Monday, Mar. 18, 1957
Birthday of a Nation
For months an army of architects and planners had been busy hiding the squalor of the teeming (pop. 200,000) British Gold Coast city of Accra behind a glittering fac,ade of chrome-plated supermodernity. In the last-minute bustle, newly imported foreign taxicabs tangled endlessly with native "mammy wagons" crammed with the smiling denizens of the back country come to town to see the show. Everybody stared proudly at the vistas of the future on every side:a new pagodalike Statehouse, an ornate new bank building, a government-run, air-conditioned hotel, and a great new department store, where African ladies with babies slung on their backs rode gleaming Escalators with proprietary aplomb.
In the middle of it all, charging about in his official Rolls-Royce to supervise every detail of the arrangements, was the tireless, 47-year-old, U.S.-educated (Pennsylvania's Lincoln University) Akan tribesman who was responsible for it all. Last week, as the church bells of Accra tolled midnight on the sixth day of March, the moment for which Dr. Kwame Nkrumah and his people had long waited at last arrived: on the flagpole atop the Parliament building of Accra, the Union Jack of Great Britain came fluttering down, and the red, yellow and green national flag of the new nation of Ghana was raised in its place.
"At long last," shouted Kwame Nkrumah to a crowd of 50,000 rapt Africans, "the battle has ended. Ghana, our beloved country, is free forever. Let us pause for one minute and give thanks to Almighty God." For 60 seconds the crowd stayed silent. Then a mighty roar shook the air: "Ghana is free!"*
Warmth & Hoopla. Next morning, before a packed audience of visiting dignitaries,* Ghana became a new and independent state (pop. 4,600,000) within the Commonwealth. Representing Queen Elizabeth and clad in a white chiffon gown topped by a dazzling tiara, Elizabeth's aunt, the Duchess of Kent, read the monarch's speech: "My government in the United Kingdom have ceased from today to have any authority in Ghana." "We part from the former imperial power," answered the equally dignified Kwame Nkrumah, first Prime Minister of Ghana, "with warmest feelings of friendship and good will."

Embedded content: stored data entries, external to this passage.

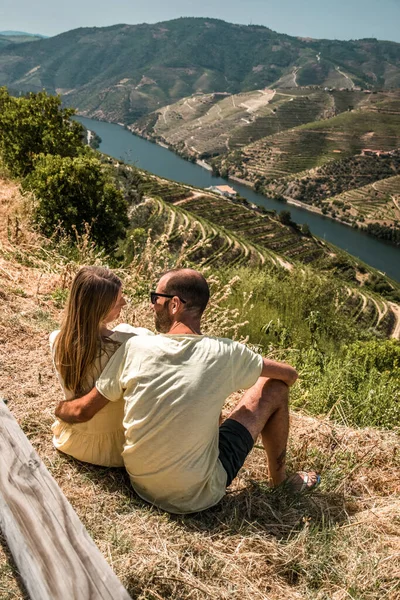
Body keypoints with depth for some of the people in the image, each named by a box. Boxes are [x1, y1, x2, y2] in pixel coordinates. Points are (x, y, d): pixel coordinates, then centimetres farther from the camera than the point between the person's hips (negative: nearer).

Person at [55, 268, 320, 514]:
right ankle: (279, 478, 28)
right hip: (197, 495, -3)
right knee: (274, 388, 6)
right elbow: (289, 374, -3)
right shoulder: (224, 354, -18)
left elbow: (82, 411, -4)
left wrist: (58, 409, 19)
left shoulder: (135, 348, -14)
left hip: (141, 484, 4)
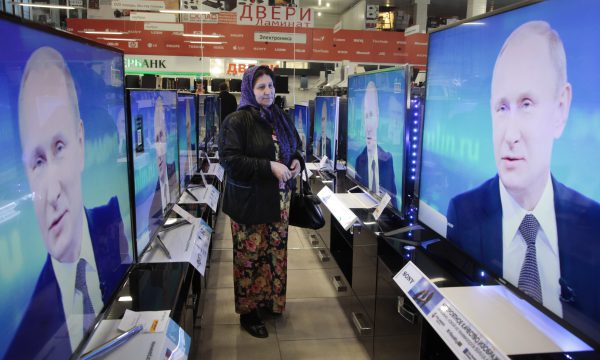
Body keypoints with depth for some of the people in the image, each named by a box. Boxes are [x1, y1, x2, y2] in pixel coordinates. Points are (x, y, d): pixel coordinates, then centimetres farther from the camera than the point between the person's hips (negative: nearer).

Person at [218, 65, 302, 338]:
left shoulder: (280, 118, 10)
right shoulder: (236, 121, -11)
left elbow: (295, 147, 21)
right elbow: (230, 160, -20)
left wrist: (296, 161, -3)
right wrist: (270, 167, -25)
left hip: (278, 199, 6)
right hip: (249, 201, -6)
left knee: (275, 252, 14)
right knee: (250, 256, 3)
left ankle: (271, 300, 34)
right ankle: (248, 312, 19)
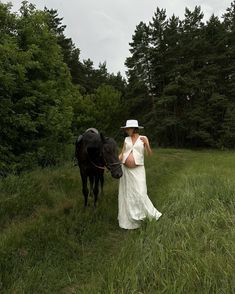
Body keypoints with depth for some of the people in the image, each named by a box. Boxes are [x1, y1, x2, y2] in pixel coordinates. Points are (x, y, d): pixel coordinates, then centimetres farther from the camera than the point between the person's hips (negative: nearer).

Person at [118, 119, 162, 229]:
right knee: (126, 195, 9)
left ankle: (153, 215, 13)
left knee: (140, 194, -9)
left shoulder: (143, 138, -1)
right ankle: (128, 220, 25)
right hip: (125, 170, 4)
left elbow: (150, 153, -7)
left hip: (138, 171, -4)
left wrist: (146, 143, -23)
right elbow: (122, 154, 8)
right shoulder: (126, 139, 8)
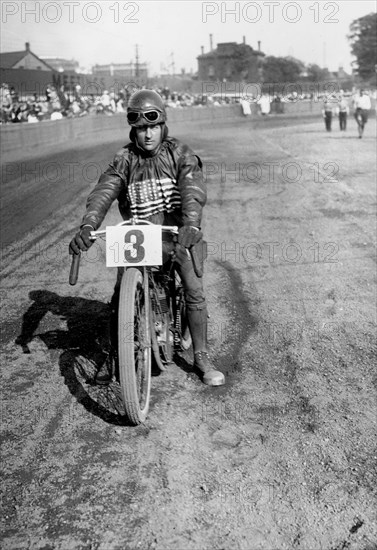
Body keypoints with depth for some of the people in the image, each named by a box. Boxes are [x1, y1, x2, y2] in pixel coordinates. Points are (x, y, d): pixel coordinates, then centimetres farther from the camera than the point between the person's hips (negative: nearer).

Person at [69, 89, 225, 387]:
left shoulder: (180, 154, -4)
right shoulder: (125, 159, 0)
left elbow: (193, 189, -21)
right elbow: (104, 191, -14)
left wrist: (191, 225, -42)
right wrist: (88, 226, -33)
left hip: (177, 233, -1)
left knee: (195, 291, -12)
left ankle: (202, 357, 5)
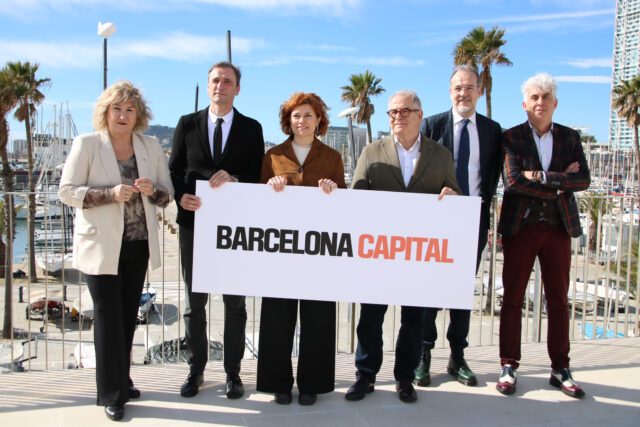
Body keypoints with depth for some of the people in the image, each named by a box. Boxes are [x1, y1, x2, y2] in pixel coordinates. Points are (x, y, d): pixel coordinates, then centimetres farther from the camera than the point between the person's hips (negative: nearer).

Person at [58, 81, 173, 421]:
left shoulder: (150, 146, 6)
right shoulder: (86, 144, -4)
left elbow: (167, 193, 9)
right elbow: (67, 191, -8)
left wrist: (152, 190, -14)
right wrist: (111, 193, -22)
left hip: (139, 243, 4)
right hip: (101, 244, -4)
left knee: (128, 314, 12)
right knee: (108, 316, -1)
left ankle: (122, 380, 30)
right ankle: (112, 394, 12)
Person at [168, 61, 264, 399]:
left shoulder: (251, 129, 5)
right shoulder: (187, 124, 7)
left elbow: (258, 176, 1)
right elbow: (174, 170, 7)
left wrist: (233, 179, -18)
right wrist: (181, 196, -13)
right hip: (194, 222, 1)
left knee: (234, 302, 7)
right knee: (194, 302, 10)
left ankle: (232, 372, 20)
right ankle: (196, 369, 25)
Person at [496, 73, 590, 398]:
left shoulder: (570, 137, 10)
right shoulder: (511, 137, 2)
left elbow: (584, 179, -2)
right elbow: (512, 181, -13)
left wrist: (543, 177, -13)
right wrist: (561, 183, -10)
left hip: (558, 227, 3)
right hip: (521, 227, -2)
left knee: (558, 300, 7)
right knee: (513, 298, 2)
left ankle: (560, 369, 18)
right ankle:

That the transfer of power should be so warm and friendly was due in large part to the tact and imagination of the Gold Coast's governor for the past nine years, Charles Arden-Clarke, who boldly released Nkrumah from jail when Nkrumah's party won the Gold Coast's first general election. The governor met Nkrumah, trusted him; in a year Nkrumah was Prime Minister. In time Nkrumah's own suspicion and hostility disappeared.
This or That. After last week's official solemnities were over, Ghana and its guests let themselves go in a week of frolic. A bop concert by New Orleans Jazzman Wilbur de Paris vied with a Christian thanksgiving service in Accra stadium and a resplendent durbar in honor of the duchess. There were parades and reviews and garden parties and banquets, a flypast of R.A.F. jet bombers and a traditional sprinkling of gin on the ground to ward off evil spirits.
And to top it all, there was a gala independence ball in the marbled hall of the new Statehouse, where the Negro Prime Minister of Ghana, after assiduous practice beforehand, held the aunt of the Queen of England in his arms and danced a brief but sprightly pas de deux to the tune of Gotta Be This or That.
* Hard put to find a suitably African name for their new nation, the Ghanaians picked that of a black empire which flourished during the Middle Ages in the neighborhood of Timbuktu on the grounds that some of their ancestors probably came from there.
*Ranging from U.S. Vice President Nixon (see NATIONAL AFFAIRS) and Britain's Lord Privy Seal R. A. ("Rab") Butler to Red China's Marshal Nien Yung-cheng. Among especially invited U.S. Negroes: Dr. Ralph Bunche, Representative Adam Clayton Powell Jr., the Rev. Martin Luther King, A. Philip Randolph, president of the Brotherhood of Sleeping Car Porters, and Mrs. Louis ("Satchmo") Armstrong.